Dielectric properties of nanocomposites based on cellulose nanocrystals (CNCs) and poly(styrene-co-2-ethyl hexylacrylate) copolymer

In the present work, the dielectric properties of nanocomposites based on poly(styrene-Co-2-ethyl hexylacrylate) copolymer (StHA) and cellulose nanocrystals (CNCs) and gamma-methacryloxypropyl triethoxysilane (MPS) as a coupling agent were investigated. Four relaxation processes were detected: the beta relaxation, the alpha relaxation, the electrode polarization and the ionic conduction phenomenon. These two later were identified with the real part epsilon' and the imaginary part epsilon of the dielectric permittivity slopes. Moreover, the electrode polarization was spotted using the first derivative of the real part of the dielectric permittivity.
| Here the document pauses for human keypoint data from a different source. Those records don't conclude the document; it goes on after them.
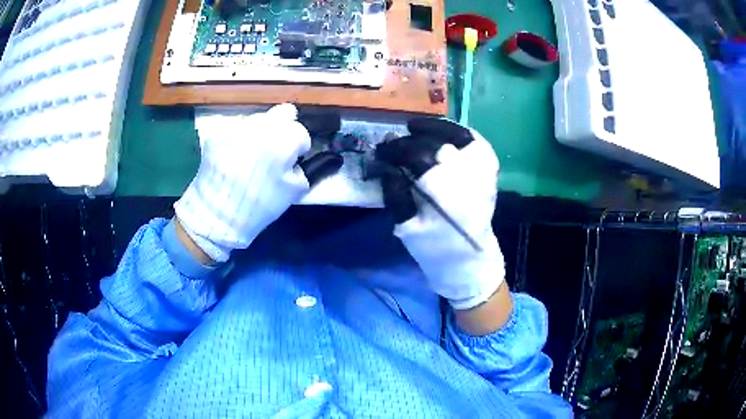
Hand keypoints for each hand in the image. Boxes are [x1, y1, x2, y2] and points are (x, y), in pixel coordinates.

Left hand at [174, 104, 342, 262]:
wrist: (217, 215)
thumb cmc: (260, 205)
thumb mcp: (294, 190)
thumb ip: (311, 167)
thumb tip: (323, 156)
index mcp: (282, 140)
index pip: (300, 131)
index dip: (299, 148)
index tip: (292, 161)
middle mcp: (260, 125)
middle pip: (283, 113)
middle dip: (284, 129)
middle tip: (276, 150)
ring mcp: (236, 126)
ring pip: (259, 119)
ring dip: (261, 131)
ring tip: (252, 155)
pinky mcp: (218, 132)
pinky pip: (237, 127)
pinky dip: (240, 137)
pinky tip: (234, 156)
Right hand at [375, 118, 505, 311]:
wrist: (468, 259)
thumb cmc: (434, 248)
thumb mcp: (407, 227)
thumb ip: (396, 194)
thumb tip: (386, 165)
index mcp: (446, 195)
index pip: (418, 157)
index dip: (396, 150)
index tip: (381, 151)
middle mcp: (469, 179)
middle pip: (438, 144)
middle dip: (411, 140)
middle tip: (394, 142)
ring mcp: (483, 173)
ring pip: (460, 137)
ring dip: (435, 128)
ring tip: (415, 127)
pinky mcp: (490, 173)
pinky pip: (477, 142)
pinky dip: (458, 132)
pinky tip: (443, 133)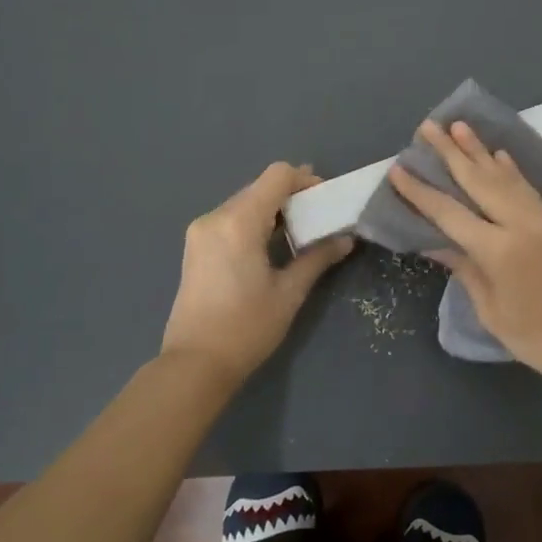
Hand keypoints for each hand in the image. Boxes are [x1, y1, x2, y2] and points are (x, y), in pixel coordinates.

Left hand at [161, 163, 353, 383]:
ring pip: (245, 202)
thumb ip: (318, 258)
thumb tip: (346, 239)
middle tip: (319, 216)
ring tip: (299, 232)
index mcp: (239, 221)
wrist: (194, 365)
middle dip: (292, 195)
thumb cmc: (246, 328)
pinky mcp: (196, 247)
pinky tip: (271, 244)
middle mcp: (216, 217)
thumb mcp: (289, 293)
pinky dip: (255, 221)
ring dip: (273, 209)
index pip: (277, 176)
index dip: (305, 180)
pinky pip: (231, 218)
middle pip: (260, 187)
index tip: (325, 199)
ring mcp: (201, 231)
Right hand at [387, 121, 541, 388]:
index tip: (398, 169)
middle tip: (428, 127)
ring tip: (459, 126)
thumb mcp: (493, 312)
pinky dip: (511, 169)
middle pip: (478, 180)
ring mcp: (541, 219)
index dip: (421, 192)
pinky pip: (527, 188)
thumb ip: (466, 271)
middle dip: (450, 152)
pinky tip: (499, 155)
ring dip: (479, 150)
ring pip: (504, 176)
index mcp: (498, 250)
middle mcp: (519, 224)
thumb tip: (437, 244)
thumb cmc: (540, 338)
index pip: (449, 213)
The activation energy E-A for the beta relaxation, the strength parameter D for the alpha relaxation and the relaxation strength Delta epsilon showed a threshold value of 4% in weight of CNC. Variations were explained with attractive and repulsive cellulose-cellulose and cellulose-copolymer interactions. The electrical study confirmed the dielectric results indicating the higher conductivity for the nanocomposite with 4% w. t of CNC. This work provided additional evidence of the formation of a rigid percolation network via hydrogen bonding for nanocomposites based on CNCs. (C) 2017 Published by Elsevier Ltd.